Separating Retweets from Mentions

Another interesting data visualization separating retweets of @GodFather’s messages (in blue) from mentions of her name (in red). While in the first half of the graph her tweets (in green) seem to be echoed by the community, in the second half things change. At that time people are mainly talking about her, not echoing what she tweets.


Using a Berkman talk to make the connection

Though we wanted to find out more, our big data analysis was not helping much. We needed verification on the ground. But we could not contact @GodFather directly (we figured that, “Hi, I am a researcher from the US and would like to verify your identity…” would not take us far). We knew that her account had been compromised in the past, so she had every reason to hide her identity. Moreover, there existed several accounts with similar-sounding names, some of them clearly belonging to trolls attacking her, and we did not want to end up talking to them by accident!

How could we uncover the truth? The Berkman Center and a measure of good luck helped us make a breakthrough. In July, 2012, the Berkman Center asked my co-author Andrés Monroy-Hernández and me to give a talk (“Narcotweets: Reporting on the Mexican Drug War using Social Media”) on our earlier work. I knew that Berkman talks are advertised, attended and tweeted widely online. Though not very likely, it was possible that some “tuiteros” from Mexico would follow our talk live. If I told them what we had discovered, even using pseudonyms, members of the citizen reporter community would certainly recognize the real identities to which the pseudonyms referred, and perhaps they would be willing to talk to us.

Indeed, by the end of the talk (available for viewing), Mariel Garcia, a Berkman intern from Mexico who was tweeting about the talk, showed me a couple of tuiteros accounts that had shown active interest in the talk. They were offering to answer any questions I might have. Of course I jumped on the opportunity; a few hours and many direct messages later I had established connection with one of the prominent citizen reporters of the community.

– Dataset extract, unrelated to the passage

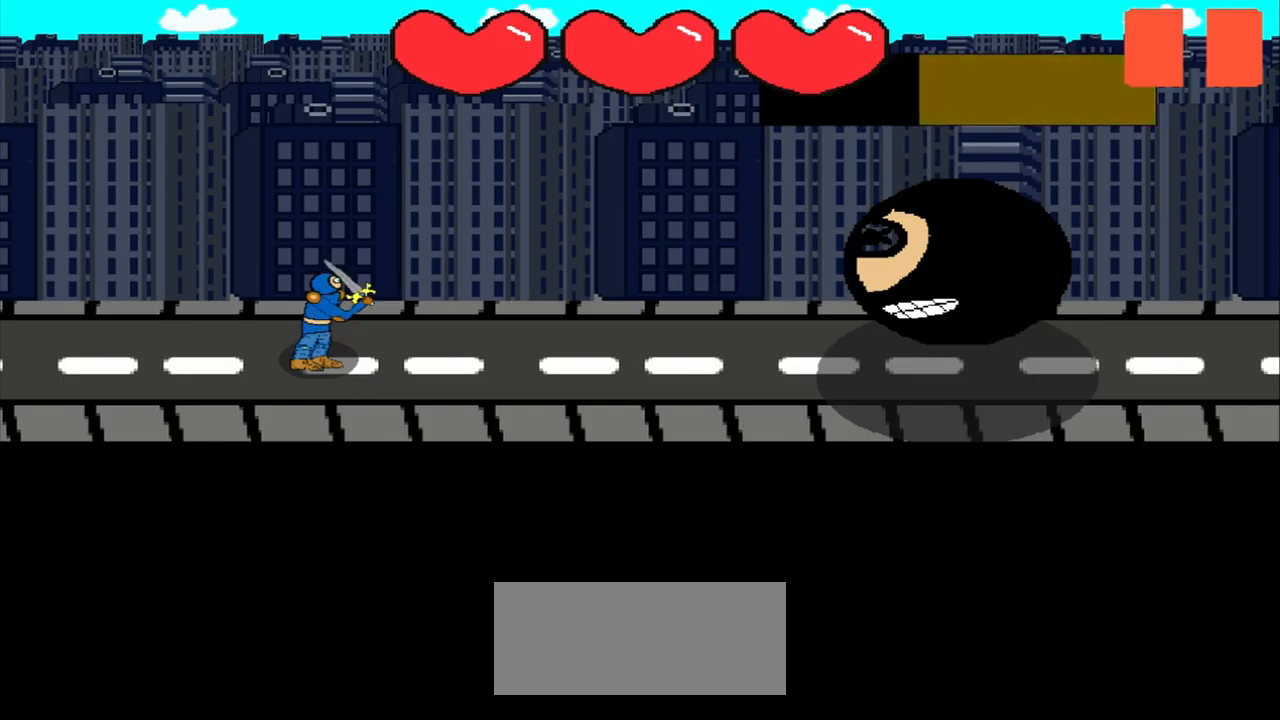
{"buttons": [], "left_stick": "center", "events": [[250, "left_stick", "left"], [417, "left_stick", "center"]]}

From that citizen reporter Eni and I learned that we had missed an important point in the data analysis. One of the reasons that @GodFather had stopped tweeting was that her anonymity had been compromised in late July, 2011. One of the trolls that had been attacking her throughout the year revealed her real name, her street address, and her picture. Now that we knew where to look, we went back to the data and found the relevant tweets. Her pictures had been deleted on the Web but we were able to look through archives and locate several of them. Now that we knew a lot about Melissa Lotzer, the pseudonym used the by the owner of the @GodFather account, all we needed was a way to contact her. We wanted to interview her about her motives and threats she had received.

For reasons that will soon become apparent, we can reveal some details about the community we were studying. Our community of Twitter users is located in Monterrey, Mexico, and they have been using the tag #MTYfollow to stay informed about dangerous situations in their city. The prominent citizen reporter, @trackMTY (aka @GodFather) was owned by a young woman who, like many such reporters, spent many hours a day informing and being informed by her sources. Melissa Lotzer (not her real name, but the one with which she is known in the community) became an active citizen reporter in March 2010, shortly after the #MTYfollow tag was adopted by the community. The drug war had hit the town of Comales, in the neighboring Tamaulipas region, where a drug cartel was reportedly holding some citizens hostage. Melissa and some of her some friends formed a Facebook group, Mexico Nueva Revolucion, and sent an open letter to President Cardenas begging for him to send the Army to free Comales. Following the discussion on various blogs, we see that Melissa and the MNR group received credit for their initiative.

But not everyone in the community was happy with these developments; Melissa’s accounts were attacked several times by trolls. But by early 2011, her reputation in the community was strong enough that Twitter shut down some of the trolling accounts after the outcry of the community. Her later initiative to organize the aguilas movement, however, was not as successful. While more than 80 aguilasMTY accounts were created within 2 days (!) ready to support her cause, many of her old friends did not follow her in this movement. Renewed troll attacks and troll collaboration with an editor of the famous Blog del Narco proved to be too strong for Melissa’s reputation to withstand.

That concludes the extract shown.